- [DOMANDE]
• A. Stabilisci se ciascuna affermazione concorda con il brano sulla direttiva sulle emissioni: (i) le prime bozze fissavano un limite di 100 bovini adulti; (ii) le proteste degli allevatori hanno ottenuto l'esclusione degli allevamenti dalla direttiva; (iii) la proposta prende corpo durante la presidenza di turno della Svezia. Per ognuna rispondi sì o no e cita testualmente le parole decisive.
• B. Trascrivi dal brano sulla direttiva sulle emissioni il passo che va da «Purché non prevalga» fino a «presa sul consenso.» compreso.

- [BRANO DA LEGGERE]
Il Consiglio dei ministri dell'Ambiente è tornato sull'argomento insistendo sulla necessità di comprendere gli allevamenti di bovini nella nuova direttiva sulle emissioni, al pari delle industrie e delle attività più inquinanti.

A poco sono servite le proteste degli allevatori europei, il cui risultato si ferma a un compromesso sulla dimensione degli allevamenti.

Nelle prime bozze si era fissato un limite di 100 bovini adulti, al di sopra del quale scattavano le misure più rigide. Ora si è saliti a 350 Uba, Unità di Bestiame Adulto, metro con il quale si misurano, uniformandola, la consistenza degli allevamenti, dai bovini ai suini.

 

Purché non prevalga l'ideologia

Non è casuale che la proposta di direttiva prenda corpo durante il semestre di presidenza della Svezia, dove i temi ambientali hanno una forte presa sul consenso.

- [DATI]

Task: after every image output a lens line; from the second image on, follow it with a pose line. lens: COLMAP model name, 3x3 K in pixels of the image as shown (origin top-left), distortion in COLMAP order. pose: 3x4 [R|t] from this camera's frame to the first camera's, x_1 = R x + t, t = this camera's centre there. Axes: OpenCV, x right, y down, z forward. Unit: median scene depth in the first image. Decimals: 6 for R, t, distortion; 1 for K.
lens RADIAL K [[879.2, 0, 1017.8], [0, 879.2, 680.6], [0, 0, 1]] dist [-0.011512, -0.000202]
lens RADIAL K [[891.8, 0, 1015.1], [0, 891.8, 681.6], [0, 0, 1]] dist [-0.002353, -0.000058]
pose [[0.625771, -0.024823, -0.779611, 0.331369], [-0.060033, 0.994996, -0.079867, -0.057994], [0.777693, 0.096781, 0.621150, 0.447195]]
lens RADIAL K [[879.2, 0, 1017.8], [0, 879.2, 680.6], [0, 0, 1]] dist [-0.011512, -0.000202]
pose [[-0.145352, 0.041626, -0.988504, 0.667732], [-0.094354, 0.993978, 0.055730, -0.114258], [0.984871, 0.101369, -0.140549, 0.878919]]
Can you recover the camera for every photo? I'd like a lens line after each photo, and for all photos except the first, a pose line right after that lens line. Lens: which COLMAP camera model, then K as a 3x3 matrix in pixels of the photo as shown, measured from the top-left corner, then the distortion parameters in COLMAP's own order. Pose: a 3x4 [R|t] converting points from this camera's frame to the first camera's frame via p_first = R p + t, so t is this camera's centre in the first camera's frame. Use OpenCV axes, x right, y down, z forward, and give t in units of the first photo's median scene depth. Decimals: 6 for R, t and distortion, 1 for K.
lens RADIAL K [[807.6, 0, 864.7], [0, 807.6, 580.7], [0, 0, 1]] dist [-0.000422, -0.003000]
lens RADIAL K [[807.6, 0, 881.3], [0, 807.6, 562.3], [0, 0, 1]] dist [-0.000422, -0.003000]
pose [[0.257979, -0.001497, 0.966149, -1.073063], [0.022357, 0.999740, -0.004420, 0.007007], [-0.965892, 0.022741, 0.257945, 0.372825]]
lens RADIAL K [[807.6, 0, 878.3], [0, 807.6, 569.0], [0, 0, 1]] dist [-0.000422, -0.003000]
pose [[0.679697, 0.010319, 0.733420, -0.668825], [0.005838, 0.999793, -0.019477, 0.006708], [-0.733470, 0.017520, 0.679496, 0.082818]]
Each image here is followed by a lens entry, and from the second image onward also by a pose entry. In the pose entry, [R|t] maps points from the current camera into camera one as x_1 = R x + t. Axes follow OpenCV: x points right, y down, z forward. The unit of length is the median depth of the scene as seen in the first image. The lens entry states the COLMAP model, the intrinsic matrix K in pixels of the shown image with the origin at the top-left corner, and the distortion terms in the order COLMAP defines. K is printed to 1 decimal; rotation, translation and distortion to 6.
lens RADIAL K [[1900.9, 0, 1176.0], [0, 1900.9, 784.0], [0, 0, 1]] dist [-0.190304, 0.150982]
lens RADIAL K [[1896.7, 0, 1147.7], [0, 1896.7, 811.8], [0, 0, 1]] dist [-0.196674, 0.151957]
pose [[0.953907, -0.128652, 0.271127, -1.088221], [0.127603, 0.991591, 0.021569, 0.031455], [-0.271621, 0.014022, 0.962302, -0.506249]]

- [RISPOSTE AI COMPITI]
• A.
(i) Sì: «Nelle prime bozze si era fissato un limite di 100 bovini adulti».
(ii) No: «A poco sono servite le proteste degli allevatori europei, il cui risultato si ferma a un compromesso sulla dimensione degli allevamenti».
(iii) Sì: «Non è casuale che la proposta di direttiva prenda corpo durante il semestre di presidenza della Svezia».

• B.
Purché non prevalga l'ideologia

Non è casuale che la proposta di direttiva prenda corpo durante il semestre di presidenza della Svezia, dove i temi ambientali hanno una forte presa sul consenso.